Leucemia fulminante, premiato ematologo italiano per nuova terapia chemio free

Un grande successo italiano per contrastare la leucemia. L’ematologo Francesco Lo Coco ha ricevuto il premio José Carreras Award per la cura della leucemia fulminante.

leucemia mieloide acuta nei bambini

Nuove speranze per i pazienti con leucemia promielocitica, detta 'leucemia fulminante' per la rapidità con cui un tempo uccideva. Un tempo questa malattia non dava scampo, oggi è una malattia guaribile, senza chemioterapia. Il merito è di Francesco Lo Coco. Classe 1955, ordinario di Ematologia all'Università di Roma Tor Vergata. Lo scienziato è stato premiato a Stoccolma al 23esimo Congresso della Società europea di ematologia-Eha per lo studio con cui ha impresso una svolta mirata e 'chemio free' al trattamento della patologia.
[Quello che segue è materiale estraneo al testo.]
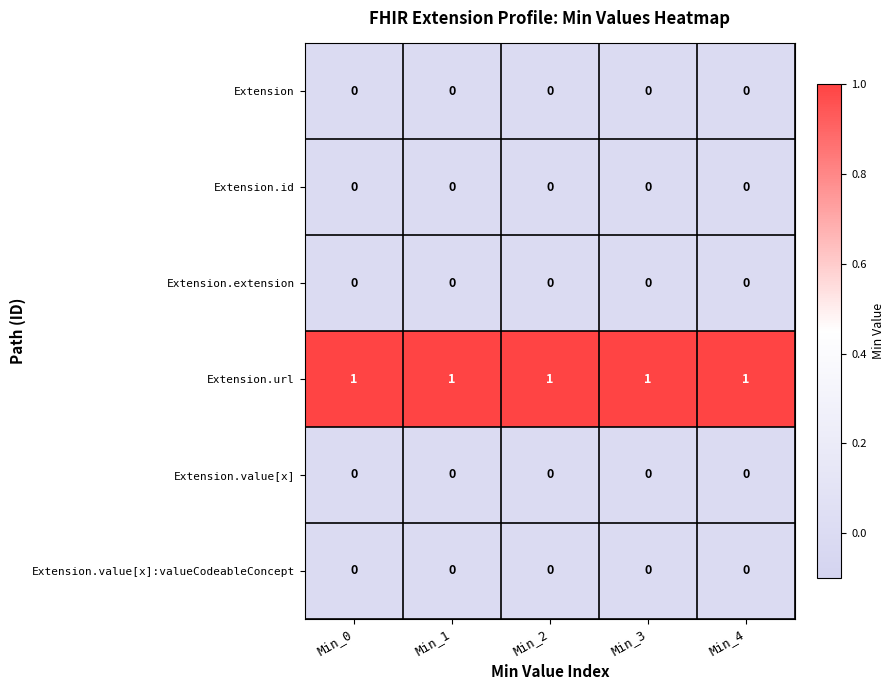

At how many categories does at least one series exceed 0?

5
Il José Carreras Award, dedicato proprio al grande tenore sopravvissuto alla leucemia, è il più prestigioso riconoscimento europeo in ambito ematologico. Francesco Lo Coco ha commentato:

"La leucemia promielocitica ha origine dalla crescita incontrollata dei promielociti, progenitori dei globuli bianchi. Invece di 'diventare grandi' come normalmente avviene nel midollo osseo, queste cellule si accumulano in forma immatura determinando anemia e frequenti emorragie. La malattia, fortunatamente rara (120-150 casi l'anno in Italia), può colpire trasversalmente senza preferenze di sesso o età, con una mediana intorno ai 38-40 anni. Può insorgere in modo improvviso e spesso ha un decorso aggressivo, a volte fulminante per via delle gravi emorragie interne: senza una diagnosi rapida e accurata, e in assenza di terapie adeguate, ancora oggi questo tumore può avere esito fatale in poche ore o in pochi giorni".

Lo Coco è il ventesimo scienziato, il terzo italiano, a essere insignito del riconoscimento dalla sua istituzione nel 1999. Lo studio dà il 90% di chance di guarigione ai malati con leucemia acuta promielocitica. Un tumore del sangue che, proprio grazie alle ricerche di Lo Coco, oggi è curabile senza chemio e in modo mirato combinando acido retinoico e triossido d'arsenico. Il mix va a colpire solo le cellule cancerose, risparmiando quelle sane e minimizzando il rischio di effetti collaterali.